In [None]:
from datetime import datetime
import sys; sys.path.append('..')

import matplotlib.pyplot as plt
import torch
from torch import nn, optim
from torch.utils.tensorboard import SummaryWriter
from tqdm import tqdm

from lib.data.santa_fe import load_santa_fe
from lib.utils.time_series import create_time_series_inputs_targets

# 3. Time-Series Prediction with a Long Short-Term Memory Network

Long Short Term Memory networks, usually just called "LSTMs", are a special kind of RNN, capable of learning long-term dependencies ([Hochreiter and Schmidhuber, 1997](https://www.nichenjie.com/mdres/posts/2018/lstm/2604.pdf)). Wheras the MLP-based recurrent model we discussed in the previous notebook takes in an entire (fixed-size) time series as input, an LSTM takes in the time series data points *one at a time*. For each data point, the LSTM cell produces two outputs: a hidden state $h_t$ and a cell state $c_t$. The hidden state and the cell state correspond to short-term and long-term memory, respectively. Apart from the time-series data point $x_t$, an LSTM cell takes two other inputs: the previous hidden state $h_{t-1}$ and the previous cell state $c_{t-1}$.

The hidden state $h_t$ produced by the LSTM can be interpreted as a vector-representation of the predicted data point at the next time instant.

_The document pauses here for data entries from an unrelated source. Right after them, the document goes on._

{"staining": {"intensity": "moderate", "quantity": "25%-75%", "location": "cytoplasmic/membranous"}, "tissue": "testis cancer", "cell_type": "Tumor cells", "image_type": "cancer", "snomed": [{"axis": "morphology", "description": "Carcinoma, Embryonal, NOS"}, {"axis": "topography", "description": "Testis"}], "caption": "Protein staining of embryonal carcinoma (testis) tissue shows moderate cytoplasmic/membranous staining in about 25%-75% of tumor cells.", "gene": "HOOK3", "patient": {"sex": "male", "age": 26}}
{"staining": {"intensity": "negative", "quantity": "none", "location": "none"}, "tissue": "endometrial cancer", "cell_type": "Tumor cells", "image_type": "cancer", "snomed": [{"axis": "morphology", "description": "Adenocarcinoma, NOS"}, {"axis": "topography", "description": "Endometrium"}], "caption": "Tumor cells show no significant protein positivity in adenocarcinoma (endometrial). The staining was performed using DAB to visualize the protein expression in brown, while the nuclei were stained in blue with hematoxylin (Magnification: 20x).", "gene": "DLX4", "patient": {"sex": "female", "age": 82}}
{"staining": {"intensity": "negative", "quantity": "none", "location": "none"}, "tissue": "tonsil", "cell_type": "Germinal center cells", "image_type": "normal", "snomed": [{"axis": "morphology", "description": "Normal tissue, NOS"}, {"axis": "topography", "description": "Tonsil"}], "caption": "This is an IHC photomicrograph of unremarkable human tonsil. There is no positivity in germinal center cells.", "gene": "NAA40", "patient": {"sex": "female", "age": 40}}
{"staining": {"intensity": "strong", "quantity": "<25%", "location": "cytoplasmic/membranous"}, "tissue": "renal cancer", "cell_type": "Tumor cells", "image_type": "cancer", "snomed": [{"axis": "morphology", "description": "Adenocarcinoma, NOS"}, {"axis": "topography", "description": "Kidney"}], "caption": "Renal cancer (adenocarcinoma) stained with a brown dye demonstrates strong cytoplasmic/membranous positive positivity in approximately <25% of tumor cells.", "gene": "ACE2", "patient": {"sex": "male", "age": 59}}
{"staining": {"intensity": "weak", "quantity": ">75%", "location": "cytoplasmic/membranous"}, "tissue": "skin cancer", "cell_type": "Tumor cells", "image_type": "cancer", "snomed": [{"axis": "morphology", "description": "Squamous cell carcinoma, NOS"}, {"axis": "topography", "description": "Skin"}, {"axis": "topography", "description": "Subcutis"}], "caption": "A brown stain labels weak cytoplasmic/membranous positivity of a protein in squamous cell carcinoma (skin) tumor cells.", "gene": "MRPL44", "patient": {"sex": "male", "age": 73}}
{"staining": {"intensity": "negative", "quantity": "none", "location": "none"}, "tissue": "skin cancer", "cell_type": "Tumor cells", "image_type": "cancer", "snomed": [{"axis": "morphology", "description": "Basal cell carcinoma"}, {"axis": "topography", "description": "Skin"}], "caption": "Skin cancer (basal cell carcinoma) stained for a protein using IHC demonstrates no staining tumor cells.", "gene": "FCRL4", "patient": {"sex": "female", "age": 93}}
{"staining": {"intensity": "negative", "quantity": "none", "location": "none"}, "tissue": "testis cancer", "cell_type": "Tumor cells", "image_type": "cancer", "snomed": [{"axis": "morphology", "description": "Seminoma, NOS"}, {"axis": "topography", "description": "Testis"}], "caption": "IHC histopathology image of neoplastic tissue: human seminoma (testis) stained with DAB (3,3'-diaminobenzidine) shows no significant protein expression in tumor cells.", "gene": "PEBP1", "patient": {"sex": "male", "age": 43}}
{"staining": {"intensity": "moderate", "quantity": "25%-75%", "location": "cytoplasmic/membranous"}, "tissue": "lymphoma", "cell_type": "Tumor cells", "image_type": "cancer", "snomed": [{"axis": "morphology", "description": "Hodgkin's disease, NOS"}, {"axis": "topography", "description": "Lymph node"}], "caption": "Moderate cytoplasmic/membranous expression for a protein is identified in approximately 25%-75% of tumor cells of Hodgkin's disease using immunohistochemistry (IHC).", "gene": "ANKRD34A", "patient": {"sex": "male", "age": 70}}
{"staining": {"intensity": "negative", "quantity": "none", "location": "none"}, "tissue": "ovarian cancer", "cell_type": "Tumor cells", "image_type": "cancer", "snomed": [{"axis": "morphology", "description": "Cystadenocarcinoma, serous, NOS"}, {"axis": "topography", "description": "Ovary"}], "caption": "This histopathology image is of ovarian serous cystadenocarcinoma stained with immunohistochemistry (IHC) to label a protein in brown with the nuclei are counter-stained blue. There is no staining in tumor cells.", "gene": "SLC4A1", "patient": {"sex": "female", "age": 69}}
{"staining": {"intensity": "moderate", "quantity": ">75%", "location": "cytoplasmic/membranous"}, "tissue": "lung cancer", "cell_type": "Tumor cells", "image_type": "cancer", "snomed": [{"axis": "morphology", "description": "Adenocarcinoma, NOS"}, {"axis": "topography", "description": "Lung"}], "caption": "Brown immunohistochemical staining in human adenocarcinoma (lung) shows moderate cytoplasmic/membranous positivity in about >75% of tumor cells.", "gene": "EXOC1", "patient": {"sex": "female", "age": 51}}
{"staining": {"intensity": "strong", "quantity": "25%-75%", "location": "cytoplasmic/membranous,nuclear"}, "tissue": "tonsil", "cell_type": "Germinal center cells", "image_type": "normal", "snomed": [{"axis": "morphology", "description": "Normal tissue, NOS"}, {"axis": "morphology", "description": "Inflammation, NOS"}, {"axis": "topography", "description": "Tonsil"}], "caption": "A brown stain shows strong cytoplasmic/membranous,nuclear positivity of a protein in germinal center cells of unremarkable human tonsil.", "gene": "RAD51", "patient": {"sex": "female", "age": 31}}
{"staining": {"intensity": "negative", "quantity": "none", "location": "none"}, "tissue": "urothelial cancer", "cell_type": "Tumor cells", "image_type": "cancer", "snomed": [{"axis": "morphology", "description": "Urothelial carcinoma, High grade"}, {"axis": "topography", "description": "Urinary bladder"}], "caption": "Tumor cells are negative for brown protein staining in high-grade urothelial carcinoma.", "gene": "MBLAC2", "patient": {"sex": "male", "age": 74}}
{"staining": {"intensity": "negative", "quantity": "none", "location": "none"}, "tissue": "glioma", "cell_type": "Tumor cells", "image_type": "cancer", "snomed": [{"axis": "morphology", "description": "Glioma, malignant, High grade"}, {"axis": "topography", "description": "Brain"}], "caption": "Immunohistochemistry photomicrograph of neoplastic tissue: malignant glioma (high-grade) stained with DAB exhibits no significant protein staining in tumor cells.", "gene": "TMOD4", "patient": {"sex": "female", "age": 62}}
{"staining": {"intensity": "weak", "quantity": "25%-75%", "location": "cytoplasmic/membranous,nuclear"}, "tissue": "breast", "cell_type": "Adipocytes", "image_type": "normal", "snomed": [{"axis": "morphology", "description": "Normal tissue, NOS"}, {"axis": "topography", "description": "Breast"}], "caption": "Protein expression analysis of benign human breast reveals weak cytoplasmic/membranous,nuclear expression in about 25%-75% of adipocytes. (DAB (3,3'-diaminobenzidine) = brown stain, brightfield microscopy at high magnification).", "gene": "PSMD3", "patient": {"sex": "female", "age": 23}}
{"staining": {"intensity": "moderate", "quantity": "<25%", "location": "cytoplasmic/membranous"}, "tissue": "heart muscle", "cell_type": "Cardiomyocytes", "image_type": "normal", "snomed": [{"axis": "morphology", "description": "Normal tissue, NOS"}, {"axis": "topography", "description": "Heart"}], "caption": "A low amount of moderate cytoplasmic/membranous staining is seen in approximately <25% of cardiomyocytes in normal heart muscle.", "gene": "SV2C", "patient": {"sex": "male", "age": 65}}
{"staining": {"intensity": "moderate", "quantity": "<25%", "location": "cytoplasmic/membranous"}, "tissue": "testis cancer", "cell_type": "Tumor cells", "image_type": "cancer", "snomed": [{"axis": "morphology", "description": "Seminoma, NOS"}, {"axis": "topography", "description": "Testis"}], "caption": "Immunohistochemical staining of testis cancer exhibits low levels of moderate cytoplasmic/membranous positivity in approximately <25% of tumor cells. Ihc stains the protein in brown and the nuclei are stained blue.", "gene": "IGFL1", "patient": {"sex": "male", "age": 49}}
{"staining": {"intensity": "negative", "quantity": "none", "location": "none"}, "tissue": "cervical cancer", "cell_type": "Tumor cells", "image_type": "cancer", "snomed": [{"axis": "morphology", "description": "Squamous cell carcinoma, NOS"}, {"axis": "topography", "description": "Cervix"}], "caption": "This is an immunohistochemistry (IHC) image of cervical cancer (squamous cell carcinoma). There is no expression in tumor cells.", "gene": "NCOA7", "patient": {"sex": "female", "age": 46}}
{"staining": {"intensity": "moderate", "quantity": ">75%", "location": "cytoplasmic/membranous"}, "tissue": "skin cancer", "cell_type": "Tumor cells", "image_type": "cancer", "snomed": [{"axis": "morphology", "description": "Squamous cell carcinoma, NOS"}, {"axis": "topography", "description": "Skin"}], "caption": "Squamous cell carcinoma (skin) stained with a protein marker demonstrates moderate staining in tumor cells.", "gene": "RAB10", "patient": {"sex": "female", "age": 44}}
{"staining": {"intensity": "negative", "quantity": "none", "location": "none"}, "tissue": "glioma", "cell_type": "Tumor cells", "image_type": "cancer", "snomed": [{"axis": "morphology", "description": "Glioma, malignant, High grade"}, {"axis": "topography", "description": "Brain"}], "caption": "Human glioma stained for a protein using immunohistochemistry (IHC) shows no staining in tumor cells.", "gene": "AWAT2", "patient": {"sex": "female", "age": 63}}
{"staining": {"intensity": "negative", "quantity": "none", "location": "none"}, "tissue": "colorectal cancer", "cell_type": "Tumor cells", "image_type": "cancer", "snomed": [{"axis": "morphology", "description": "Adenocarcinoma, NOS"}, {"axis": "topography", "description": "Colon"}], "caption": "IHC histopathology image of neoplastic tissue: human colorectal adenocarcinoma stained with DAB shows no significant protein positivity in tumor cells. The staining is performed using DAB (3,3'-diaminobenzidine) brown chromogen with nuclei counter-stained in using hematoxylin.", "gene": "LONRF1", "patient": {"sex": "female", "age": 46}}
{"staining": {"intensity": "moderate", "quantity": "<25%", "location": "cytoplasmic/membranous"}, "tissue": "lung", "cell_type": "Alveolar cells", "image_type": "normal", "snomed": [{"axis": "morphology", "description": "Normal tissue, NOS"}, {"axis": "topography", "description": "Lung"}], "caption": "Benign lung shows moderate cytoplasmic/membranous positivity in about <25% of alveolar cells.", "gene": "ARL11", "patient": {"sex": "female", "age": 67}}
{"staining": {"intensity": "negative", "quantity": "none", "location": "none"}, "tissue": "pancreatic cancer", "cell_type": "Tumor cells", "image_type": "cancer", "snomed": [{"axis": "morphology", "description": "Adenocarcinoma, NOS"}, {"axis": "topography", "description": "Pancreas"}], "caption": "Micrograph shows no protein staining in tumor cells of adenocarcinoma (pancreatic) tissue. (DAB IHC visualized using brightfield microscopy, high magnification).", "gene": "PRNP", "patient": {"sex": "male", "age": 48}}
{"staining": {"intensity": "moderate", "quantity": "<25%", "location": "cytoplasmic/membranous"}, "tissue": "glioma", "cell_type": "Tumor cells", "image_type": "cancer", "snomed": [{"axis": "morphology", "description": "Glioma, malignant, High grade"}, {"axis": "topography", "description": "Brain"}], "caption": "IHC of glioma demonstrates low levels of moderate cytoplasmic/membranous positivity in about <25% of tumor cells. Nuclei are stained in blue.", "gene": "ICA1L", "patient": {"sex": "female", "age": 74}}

In our implementation below, we will project $h_t$ onto a single scalar, which will then be the predicted data point itself.

As you can see in the figure below, the LSTM cell modifies the previous cell state and hidden state. This happens via a *gating* mechanism. Based on the previous hidden state $h_{t-1}$ and the current data point $x_t$, the LSTM cell computes three *gating vectors* (the outputs of each $\sigma$ operation) that contain elements between 0 and 1. When element-wise multiplying such a gating vector with another vector, each element of the gating vector acts as a little *gate* that allows data of the other vector to (partially) pass through or not. A zero blocks the data, a one lets the data through.

For example, the *cell gate* is the gate produced by the $\sigma$ operation at the left-hand side of the figure. It chooses which elements of the previous cell state $c_{t-1}$ will be kept and which will be removed. The *input gate* (second from the left) chooses which information will be added to the new cell state, while the *output gate* (right-hand side $\sigma$) chooses which information of the new cell state $c_t$ (after applying $\tanh$) to use for $h_t$.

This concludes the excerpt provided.